His prolific output didn’t escape the attention of the search committee that hired him. Dr. Samuel Preston, dean of the School of Arts and Sciences, notes with no small amazement that “we assembled 140 pages of book reviews” on Dyson’s books when considering his candidacy. “This is 10 years beyond his Ph.D. He’s attracted an extraordinary amount of interest from scholars and intellectuals.”

Dyson’s hiring came out of Preston’s appointment of an interdepartmental search committee to increase the representation of African-American faculty and scholars working on African-American issues at Penn. Chaired by Dr. Tukufu Zuberi, director of Penn’s Center for Africana Studies and professor of sociology, the committee brought a number of people to campus, including Dyson, who gave a “dazzling” public lecture and “left a clear impression of an enormously talented man who was willing to consider coming to Penn,” Preston says.

With his expertise in cultural studies, religious studies, and African-American studies, the search committee felt that Dyson “was an ideal candidate for what we wanted to do in developing the future of the Center for Africana Studies,” says Zuberi. “We thought he would bring a unique set of characteristics that would enhance the quality of scholarship and the quality of teaching in the program. 

“We thought he was doing some breathtaking and pathbreaking research,” Zuberi adds, calling Dyson’s analyses about African-American icons such as King, Malcolm X, and Shakur “an ingenious way of raising the question about who are the important people, and why do we have icons, and what is their place and purpose in the society.”

The chairman of the religious-studies department at DePaul, where Dyson last taught, was less enthusiastic in his appraisal of the departed professor.

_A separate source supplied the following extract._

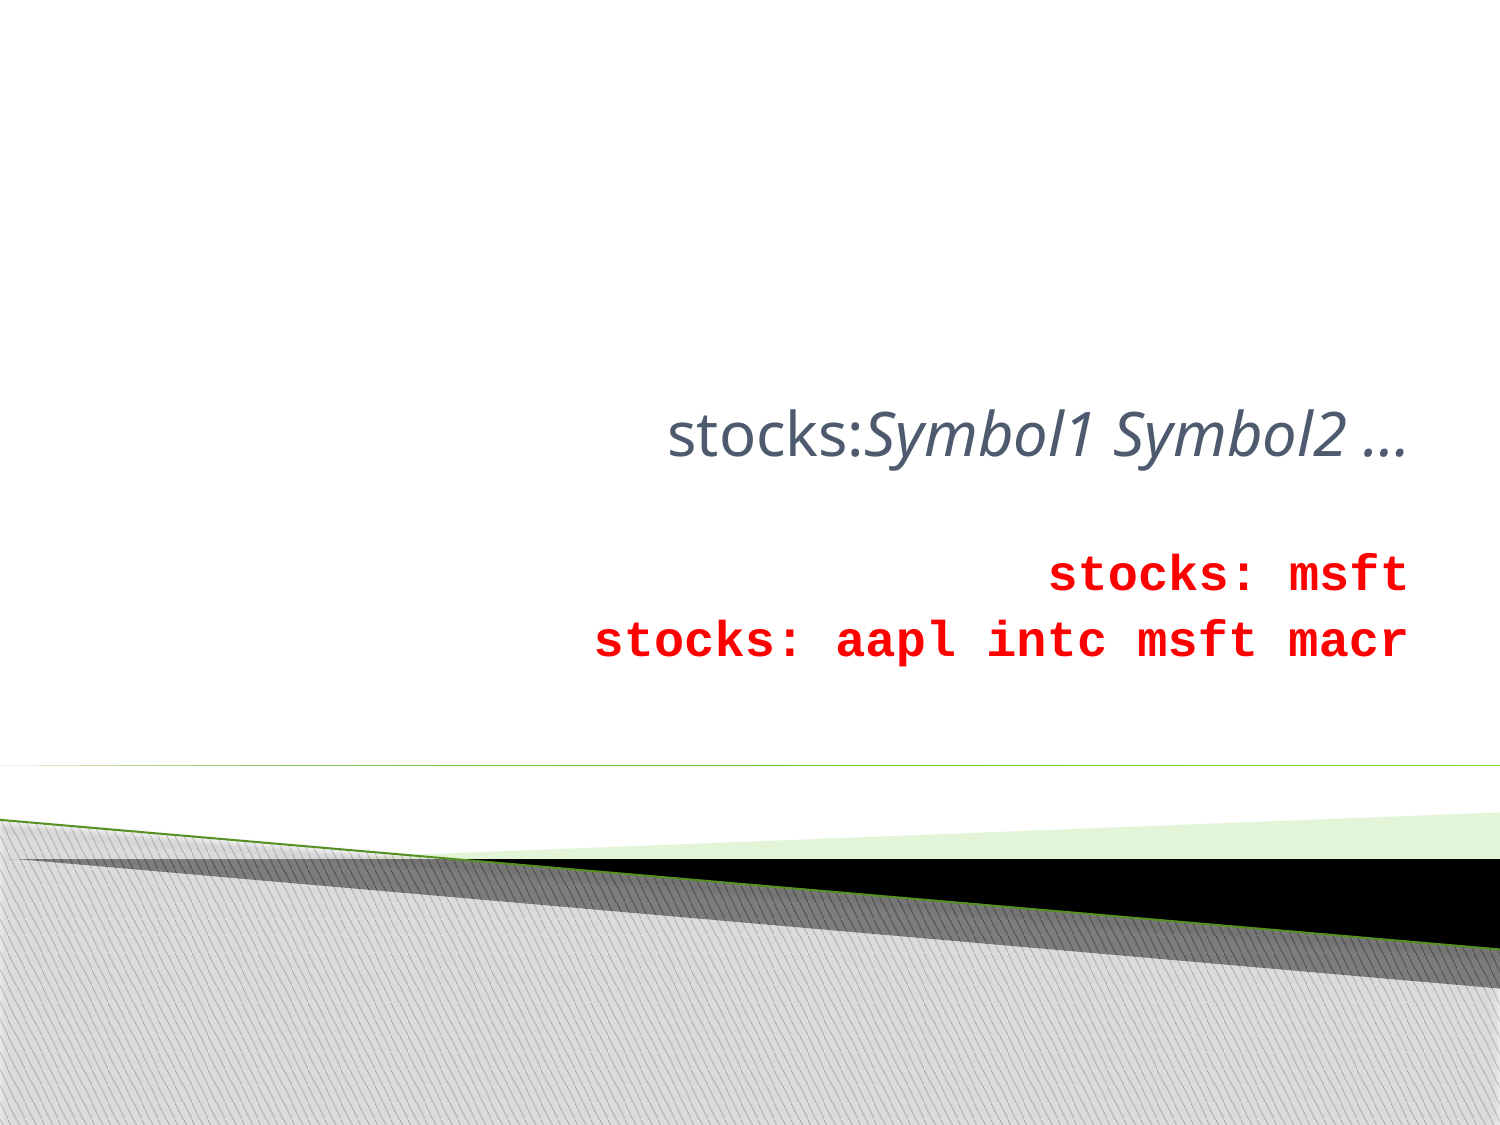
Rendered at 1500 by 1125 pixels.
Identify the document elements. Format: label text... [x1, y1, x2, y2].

picture [5, 859, 1500, 989]
subtitle stocks:Symbol1 Symbol2 … stocks: msft stocks: aapl intc msft macr [75, 387, 1425, 675]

Quoted in the January 23 Philadelphia Inquirer, Rev. Jim Halstead said, “He’s part of a big system that pays superstars and is impressed with them, but in terms of what it does for students, that’s a very interesting question.” 

“Superstar intellectuals are nothing new in American society,” responds Penn’s Zuberi with some amusement. “And having very famous and engaging scholars is nothing new for the University of Pennsylvania,” or for Africana Studies at Penn. “I mean Mary Frances Berry is on our faculty, Kenneth Shropshire is on our faculty. Elijah Anderson is on our faculty.”

“Unlike some other institutions,” Zuberi says, “Penn is large enough for [Dyson] to find a very comfortable space. He is not going to be standing out there alone. He has a lot of colleagues who are standing there with him, and who are actually supporting the kind of research he is doing. We’re not going to be intimidated by him being a star.”

Preston, the SAS dean, also has no problems with professors in the role of public intellectuals, as long as they make time for scholarship. “I think the evidence is this is a man who can do both,” he says, “and I certainly don’t want to discourage it.”

Which is good for Dyson, who thrives in the spotlight. “You try to get better and better,” he says. “You want to get sharper, smarter, more insightful, more concise, all in terms of the public stuff, and in your own work, you want to get deeper and broader and more capable of doing what you do well.”

In debates he enjoys surprising people who are used to only “right-wingers being sharp and hard and feisty. I try to do that from a left perspective. I try to give as good as I get.” Dyson does have a softer side off the dais, though. He once came to the aid of Affirmative Action foe Linda Chavez when she fell down on the way to their debate. “She was ‘Oh, bless your heart!’ as I helped her up and tried to dust her off. Then we went at it that night. No mercy.”